Hamilton City Council Votes Against Becoming a Living Wage Employer

As part of recent 2020 budget deliberations, Hamilton City Council voted against making Hamilton a living wage employer. If accepted, this change would have cost taxpayers $292,550 over a three year phase in.

Hamilton Living Wage Employer

I am very dissapointed for our City of Hamilton staff and all minimum wage earners across the City that a 3 year phase in of a living wage was rejected by Hamilton City Council.

I believe this was a missed opportunity for Hamilton to take a principled leadership role and set an example for business – sending a message that the people who build wealth are worth more than the minimum.

Please continue reading for further details…

How Much Would it Cost Taxpayers for Hamilton to Pay a Living Wage to All Employees?

The City of Hamilton currently has three groups of employees that earn less than a living wage (currently set at $16.45/hour):

  • Non-Union part time casual employees
  • Non-Union full time summer students
  • Unionized summer students

During the discussion, City of Hamilton Staff clarified who these City employees are:

Lora Fontana, executive director of human resources, told councillors many of the workers aren’t students. 

Summer students account for 212 of the workers, and student labourers another 346, she said, while there are 229 school crossing guards.

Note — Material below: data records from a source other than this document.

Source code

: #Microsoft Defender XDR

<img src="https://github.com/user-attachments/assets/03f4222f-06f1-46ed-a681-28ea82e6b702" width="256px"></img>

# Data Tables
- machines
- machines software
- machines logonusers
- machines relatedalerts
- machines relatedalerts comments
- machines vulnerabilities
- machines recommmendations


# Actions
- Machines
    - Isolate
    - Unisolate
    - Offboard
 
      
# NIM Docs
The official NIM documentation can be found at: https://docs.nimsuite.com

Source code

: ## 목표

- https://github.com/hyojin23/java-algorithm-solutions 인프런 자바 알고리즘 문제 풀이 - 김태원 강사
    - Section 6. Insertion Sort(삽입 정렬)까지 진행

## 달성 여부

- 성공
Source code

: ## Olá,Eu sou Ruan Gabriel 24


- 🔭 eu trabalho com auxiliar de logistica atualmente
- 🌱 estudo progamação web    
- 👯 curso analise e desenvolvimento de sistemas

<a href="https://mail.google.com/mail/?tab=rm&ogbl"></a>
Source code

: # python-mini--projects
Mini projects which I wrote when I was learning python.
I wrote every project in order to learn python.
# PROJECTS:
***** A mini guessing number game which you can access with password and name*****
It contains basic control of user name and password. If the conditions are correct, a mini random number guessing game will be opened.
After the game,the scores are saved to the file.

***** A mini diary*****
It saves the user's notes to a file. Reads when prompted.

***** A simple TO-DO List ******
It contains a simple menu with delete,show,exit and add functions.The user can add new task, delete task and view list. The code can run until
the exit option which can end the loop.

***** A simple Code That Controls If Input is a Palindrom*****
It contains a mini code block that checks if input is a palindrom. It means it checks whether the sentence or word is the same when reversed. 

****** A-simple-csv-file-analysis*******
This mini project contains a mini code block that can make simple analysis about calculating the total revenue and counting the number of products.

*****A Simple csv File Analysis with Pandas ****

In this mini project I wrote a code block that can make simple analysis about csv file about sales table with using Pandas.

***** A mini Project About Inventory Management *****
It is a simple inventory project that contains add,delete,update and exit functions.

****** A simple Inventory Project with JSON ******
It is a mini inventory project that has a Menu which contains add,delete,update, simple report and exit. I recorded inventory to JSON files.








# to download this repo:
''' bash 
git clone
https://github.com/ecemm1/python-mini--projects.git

There are another 224 non-union workers who work in facilities such as arenas and long-term care homes.

“These are positions that are predominantly filled by adults — not students — who have other obligations separate and apart from school,” she said.

Samantha Craggs, CBC Hamilton

The City of Hamilton has an total annual budget around $2 billion dollars.

City finance staff estimated that it would cost $292,550 per year to phase in implementation of a city-wide living wage over three years – roughly 0.015% of the annual City budget or an average cost of $1.15 per year added to the average residential tax bill.

Why Did You Support a Living Wage for All City Employees?

When the living wage issue was first raised by Councillor Nann during the 2019 budget deliberations, I was very much against burdening residential taxpayers with the cost of paying all City employees a living wage.

At that time, the previous Liberal Provincial government had just raised the provincial minimum wage to $14/h with a scheduled increase to $15/h, which was subsequently canceled by the Doug Ford Ontario Progressive Conservatives when they took power.

I have worked many minimum wage jobs (back in the $6.85/h days and piecework planting trees for ten cents per tree) to put myself through university, and I always viewed a bad paying, terrible job as somewhat of a right of passage.

However, through careful consideration of the many delegations who presented to Council on this issue, speaking with several City of Hamilton employees currently earning a minimum wage and feedback from Ward 8 residents – I came to realize the systematic ways that the wealthy disproportionately benefit from low wages.

In today’s economic system the distribution of wealth is increasingly inequitable and the old adage of work harder, get a better paying job is simply not a realistic expectation for many low income earners and students in our City.

As a community leader, I believe that the City of Hamilton must be held to a higher standard.

On this issue, in my opinion Hamilton City Council and the Corporation of the City of Hamilton has missed an opportunity to seize a leadership role and lead by example.